DATASET ENTRIES ▸
|---|

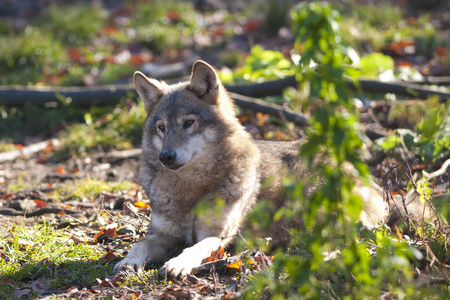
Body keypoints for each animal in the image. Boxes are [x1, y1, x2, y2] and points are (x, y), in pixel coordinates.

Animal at [114, 60, 434, 276]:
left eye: (189, 123)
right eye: (161, 128)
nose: (166, 156)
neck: (191, 189)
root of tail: (374, 184)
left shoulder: (217, 236)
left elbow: (195, 248)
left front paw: (178, 263)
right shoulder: (161, 235)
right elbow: (139, 245)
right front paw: (128, 261)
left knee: (353, 240)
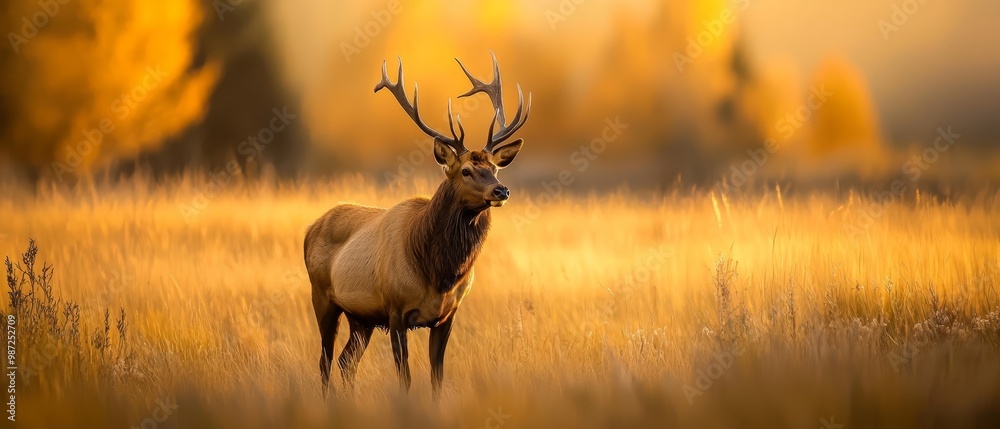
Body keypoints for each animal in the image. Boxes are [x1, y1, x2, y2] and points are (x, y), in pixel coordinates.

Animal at [303, 52, 530, 396]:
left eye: (494, 168)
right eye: (465, 170)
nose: (501, 191)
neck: (437, 273)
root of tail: (309, 230)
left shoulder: (447, 315)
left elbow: (437, 378)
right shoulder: (395, 311)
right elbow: (406, 379)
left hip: (361, 317)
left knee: (346, 362)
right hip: (322, 297)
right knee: (325, 362)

|---|

EXERCISE INSTRUCTIONS ▸ The listing must be returned in full and exactly, apart from its pictures.

ANSWER TO THE PROBLEM ▸
Body keypoints for each animal in the image. Boxes are [x1, y1, x2, y2] and points are (x, y), in pixel coordinates.

Animal at [114, 60, 434, 276]:
left eye: (189, 123)
right eye: (161, 128)
nose: (166, 156)
neck: (191, 189)
root of tail: (374, 184)
left shoulder: (217, 236)
left elbow: (195, 248)
left front paw: (178, 263)
right shoulder: (161, 235)
right elbow: (139, 245)
right front paw: (128, 261)
left knee: (353, 240)
Body keypoints for each animal in the image. Boxes are [x1, y1, x2, y2] and points are (x, y), in pixel coordinates.

Animal at [303, 52, 530, 396]:
left eye: (494, 168)
right eye: (465, 170)
nose: (501, 191)
neck: (437, 273)
root of tail: (309, 230)
left shoulder: (447, 315)
left elbow: (437, 378)
right shoulder: (395, 311)
right elbow: (406, 379)
left hip: (361, 317)
left knee: (346, 362)
right hip: (322, 297)
right knee: (325, 362)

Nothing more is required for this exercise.